*** Exercise materials Section Begins ***

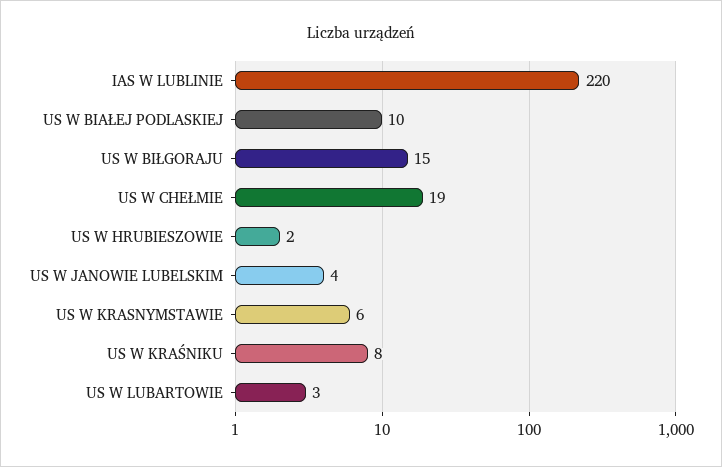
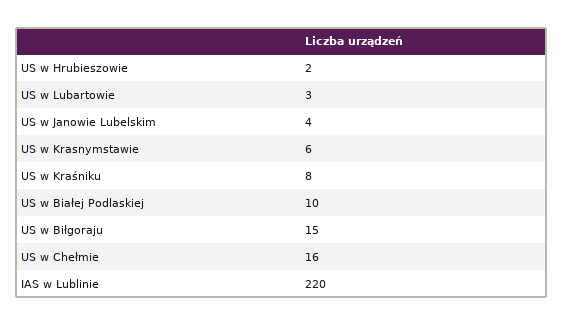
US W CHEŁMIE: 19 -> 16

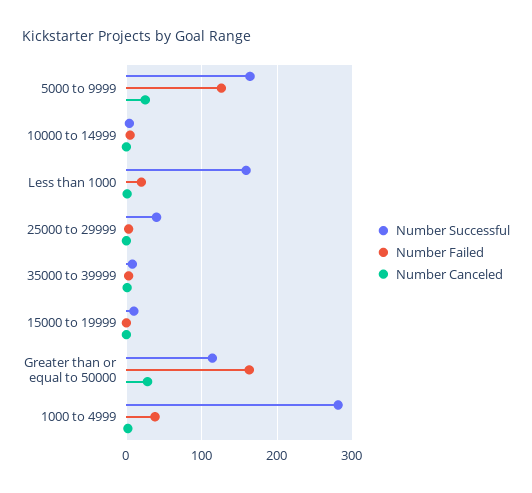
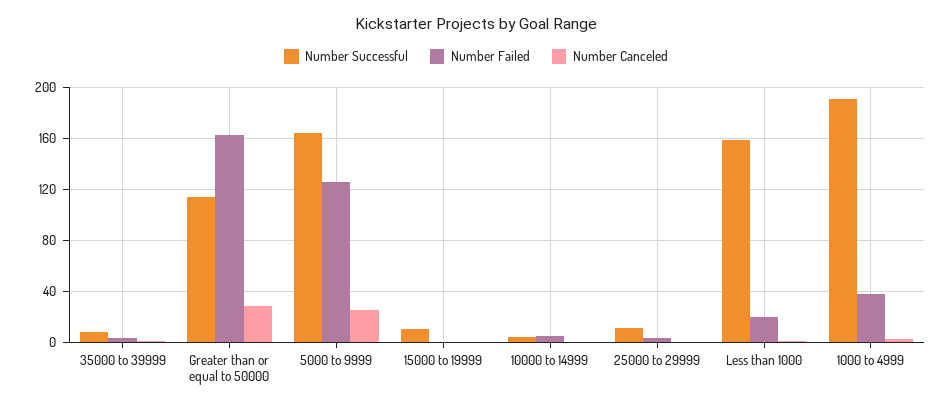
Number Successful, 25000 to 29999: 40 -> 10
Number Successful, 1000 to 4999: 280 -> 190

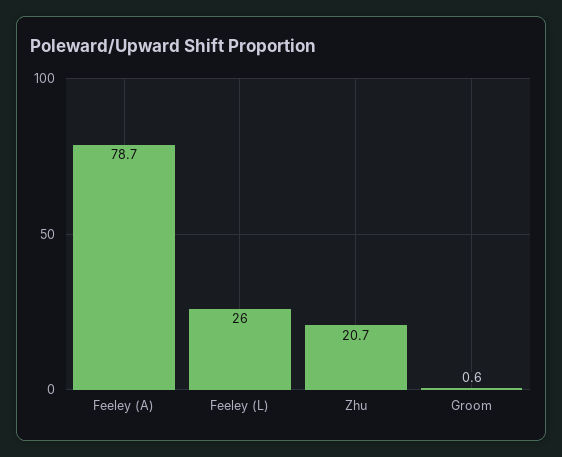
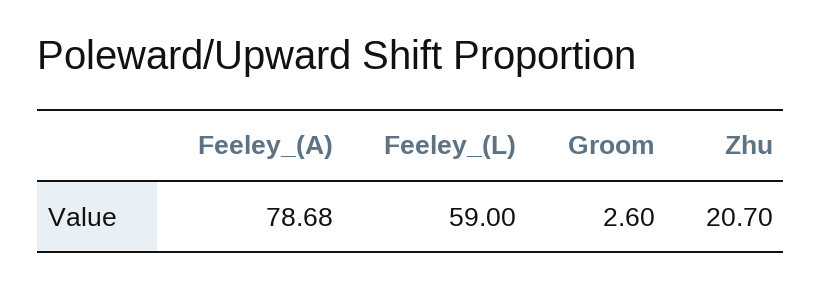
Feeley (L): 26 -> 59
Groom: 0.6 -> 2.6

*** Exercise materials Section Ends ***

Request - Without the pictures, give back the entries exactly.

Answer to this task -
US W CHEŁMIE: 19 -> 16

Number Successful, 25000 to 29999: 40 -> 10
Number Successful, 1000 to 4999: 280 -> 190

Feeley (L): 26 -> 59
Groom: 0.6 -> 2.6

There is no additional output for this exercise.